Fastest pythonic way of parsing dictionary where values are bytes stringfied json object

So I have a dictionary which is a hash object I'm getting from Redis, similar to the following dictionary:

source_data = {
   b'key-1': b'{"age":33,"gender":"Male"}', 
   b'key-2': b'{"age":20,"gender":"Female"}'
}

My goal is extract all the values from this dictionary and have them as a list of Python dictionaries like so:

final_data = [
   {
      'age': 33,
      'gender': 'Male'
   },

   {
      'age': 20,
      'gender': 'Female'
   }
]

I tried list comprehension with json parsing:

import json
final_data = [json.loads(a) for a in source_data.values()]

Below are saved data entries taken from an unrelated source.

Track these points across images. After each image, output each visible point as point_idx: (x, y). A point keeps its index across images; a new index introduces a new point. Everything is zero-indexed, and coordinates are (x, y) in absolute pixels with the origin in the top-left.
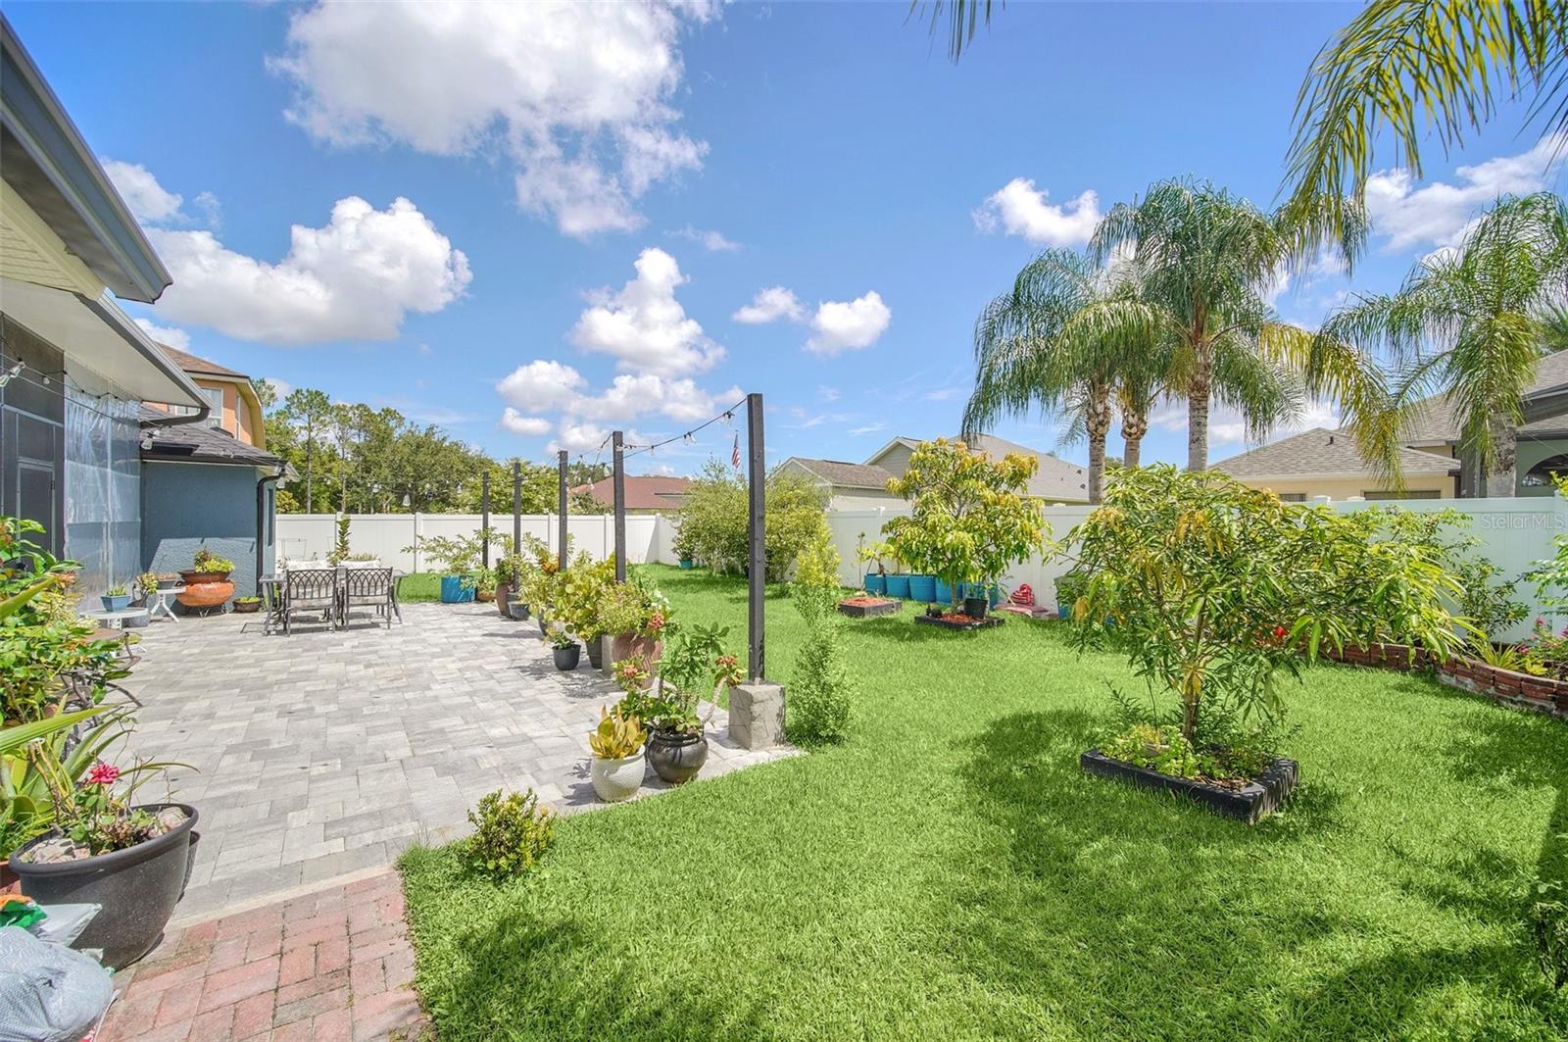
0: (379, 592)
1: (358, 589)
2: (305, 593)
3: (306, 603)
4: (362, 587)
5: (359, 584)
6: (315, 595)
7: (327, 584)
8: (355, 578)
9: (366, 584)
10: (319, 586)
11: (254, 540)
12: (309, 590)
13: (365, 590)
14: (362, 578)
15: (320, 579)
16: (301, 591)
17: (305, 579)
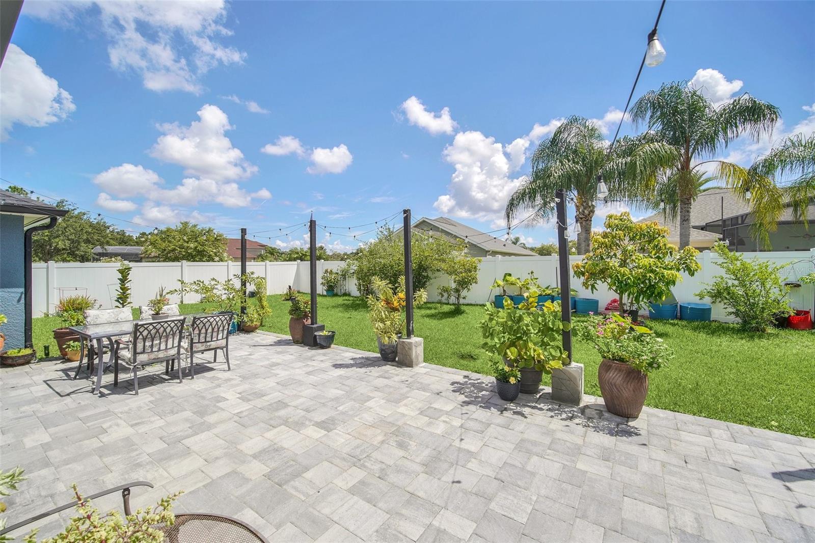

It works but for large data set, it takes too much time.

I switch to using this 3rd party json module ujson which is faster according to this benchmark, but I haven't noticed any improvement.

I tried using multi-threading :

pool = Pool()
final_data = pool.map(ujson.loads, source_data.values(), chunksize=500)

pool.close()
pool.join()

I played a bit with chunksize but the result is the same, still taking too much time.

It would be super helpful if someone can suggest another solution or improvement to previous tries, it would be ideal if I could avoid using a loop.

Solution

Assuming the values are, indeed, valid JSON, it might be faster to build a single JSON object to decode. I think it should be safe to just join the values into a single string.

>>> new_json = b'[%s]' % (b','.join(source_data.values(),)
>>> new_json
b'[{"age":33,"gender":"Male"},{"age":20,"gender":"Female"}]'
>>> json.loads(new_json)
[{'age': 33, 'gender': 'Male'}, {'age': 20, 'gender': 'Female'}]

This replaces the overhead of calling json.loads 2000+ times with the lesser overhead of a single call to b','.join and a single string-formatting operation.